Most of the ageing-associated pathologies are coupled with a strong inflammatory component that accelerates the progress of the physiopathological functional decline related to ageing. The currently available pharmacological tools for the control of neuroinflammation present several side effects that restrict their application, particularly in chronic disorders.
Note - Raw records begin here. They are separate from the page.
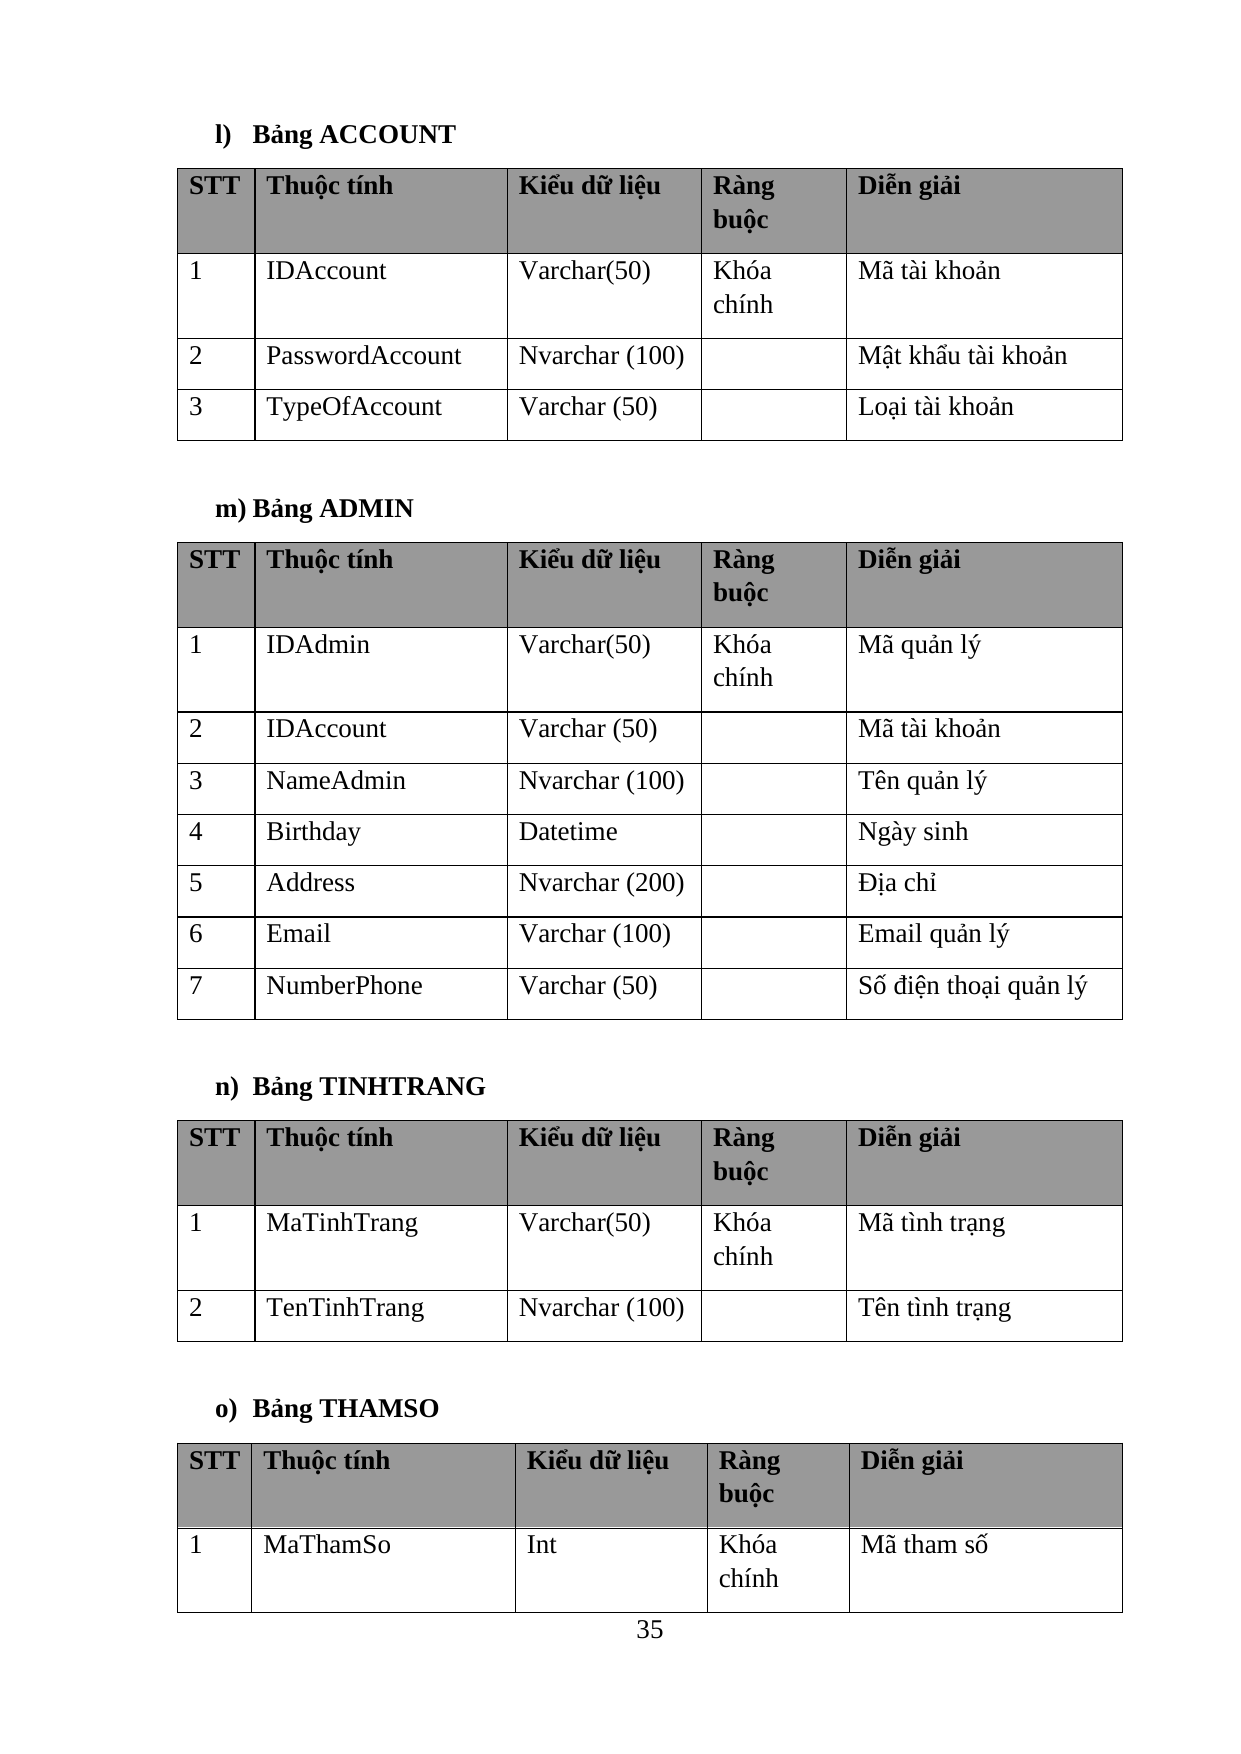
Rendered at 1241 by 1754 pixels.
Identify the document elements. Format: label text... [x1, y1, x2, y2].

table_cell Mã tình trạng [847, 1206, 1122, 1290]
table_header Kiểu dữ liệu [508, 169, 701, 253]
table_cell 2 [178, 339, 254, 389]
table_cell Varchar (50) [508, 390, 701, 440]
table_cell Varchar (100) [508, 918, 701, 968]
table_header Ràng buộc [702, 169, 846, 253]
table_cell 1 [178, 1529, 251, 1612]
table_cell [702, 918, 846, 968]
table_cell 3 [178, 764, 254, 814]
table_header Ràng buộc [702, 1121, 846, 1205]
table_cell IDAdmin [256, 628, 507, 711]
table_cell Mã tài khoản [847, 713, 1122, 763]
table_cell 5 [178, 866, 254, 916]
table_cell Birthday [256, 815, 507, 865]
table_cell 2 [178, 1291, 254, 1341]
list Bảng ADMIN [215, 492, 1122, 523]
table_cell [702, 1291, 846, 1341]
table_cell [702, 390, 846, 440]
table_cell Varchar(50) [508, 254, 701, 338]
table_cell Int [516, 1529, 707, 1612]
table_cell Nvarchar (200) [508, 866, 701, 916]
table_cell MaTinhTrang [256, 1206, 507, 1290]
table_header Diễn giải [850, 1444, 1122, 1527]
table_cell Varchar (50) [508, 713, 701, 763]
table_cell 1 [178, 254, 254, 338]
table_cell 6 [178, 918, 254, 968]
table_header STT [178, 1444, 251, 1527]
table_cell Varchar(50) [508, 1206, 701, 1290]
table_cell 1 [178, 1206, 254, 1290]
table_cell Nvarchar (100) [508, 1291, 701, 1341]
table_cell Mã quản lý [847, 628, 1122, 711]
table_header STT [178, 543, 254, 627]
table_header Thuộc tính [252, 1444, 515, 1527]
table_cell Varchar(50) [508, 628, 701, 711]
table_header Kiểu dữ liệu [508, 543, 701, 627]
table_cell MaThamSo [252, 1529, 515, 1612]
list Bảng ACCOUNT [215, 118, 1122, 149]
table_cell TypeOfAccount [256, 390, 507, 440]
table_header Kiểu dữ liệu [508, 1121, 701, 1205]
table_header Thuộc tính [256, 169, 507, 253]
table_cell Khóa chính [702, 1206, 846, 1290]
table_cell Varchar (50) [508, 969, 701, 1019]
table_cell Khóa chính [708, 1529, 849, 1612]
table_header Diễn giải [847, 1121, 1122, 1205]
table_header STT [178, 169, 254, 253]
table_header Thuộc tính [256, 543, 507, 627]
table_cell Khóa chính [702, 628, 846, 711]
table_cell 4 [178, 815, 254, 865]
table_cell 7 [178, 969, 254, 1019]
table_cell Mã tham số [850, 1529, 1122, 1612]
table_cell Địa chỉ [847, 866, 1122, 916]
table_cell [702, 764, 846, 814]
table_cell Mật khẩu tài khoản [847, 339, 1122, 389]
table_cell [702, 339, 846, 389]
table_cell NameAdmin [256, 764, 507, 814]
table_cell Nvarchar (100) [508, 339, 701, 389]
table_cell 2 [178, 713, 254, 763]
list Bảng TINHTRANG [215, 1070, 1122, 1101]
table_cell [702, 969, 846, 1019]
table_cell [702, 866, 846, 916]
table_cell Số điện thoại quản lý [847, 969, 1122, 1019]
table_cell Datetime [508, 815, 701, 865]
table_header Diễn giải [847, 169, 1122, 253]
table_cell Tên quản lý [847, 764, 1122, 814]
table_cell PasswordAccount [256, 339, 507, 389]
table_header Ràng buộc [708, 1444, 849, 1527]
table_cell IDAccount [256, 713, 507, 763]
table_cell NumberPhone [256, 969, 507, 1019]
table_cell Ngày sinh [847, 815, 1122, 865]
table_header Diễn giải [847, 543, 1122, 627]
list Bảng THAMSO [215, 1392, 1122, 1424]
table_cell IDAccount [256, 254, 507, 338]
table_cell 3 [178, 390, 254, 440]
table_cell [702, 713, 846, 763]
table_cell Loại tài khoản [847, 390, 1122, 440]
table_header Ràng buộc [702, 543, 846, 627]
table_cell TenTinhTrang [256, 1291, 507, 1341]
table_cell Tên tình trạng [847, 1291, 1122, 1341]
table_cell Email [256, 918, 507, 968]
table_header Thuộc tính [256, 1121, 507, 1205]
table_header Kiểu dữ liệu [516, 1444, 707, 1527]
table_cell Mã tài khoản [847, 254, 1122, 338]
table_cell Nvarchar (100) [508, 764, 701, 814]
table_cell Address [256, 866, 507, 916]
table_cell 1 [178, 628, 254, 711]
table_cell Email quản lý [847, 918, 1122, 968]
table_cell [702, 815, 846, 865]
table_cell Khóa chính [702, 254, 846, 338]
table_header STT [178, 1121, 254, 1205]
The discovery of the potential anti-inflammatory action exerted by endogenous oestrogens, as well as the finding that activation of oestrogen receptor α results in a significant decrease of inflammation at the cellular level and in models of inflammatory diseases, prompted us to embark in a series of studies aimed at the generation of reporter systems, allowing us to (i) understand the anti-inflammatory action of oestrogens at molecular level; (ii) evaluate the extent to which the action of this steroid hormone was relevant in models of pathologies characterised by a strong inflammatory component; and (iii) investigate the efficacy of novel, synthetic oestrogens endowed with anti-inflammatory activity. Accordingly, we conceived the NFκB-luc2 reporter mouse, a model characterised by dual reporter genes for fluorescence and bioluminescence imaging under the control of a synthetic DNA able to bind the transcription factor nuclear factor kappa B, the master regulator of the expression of most of the cytokines responsible for the initial phase of acute inflammation. Here, we summarise the philosophy that has driven our research in the past years, as well as some of the results obtained so far.
Keywords: NFkB-luc2; bioluminescence; in vivo imaging; neuroinflammation; reporter system.
© 2017 British Society for Neuroendocrinology.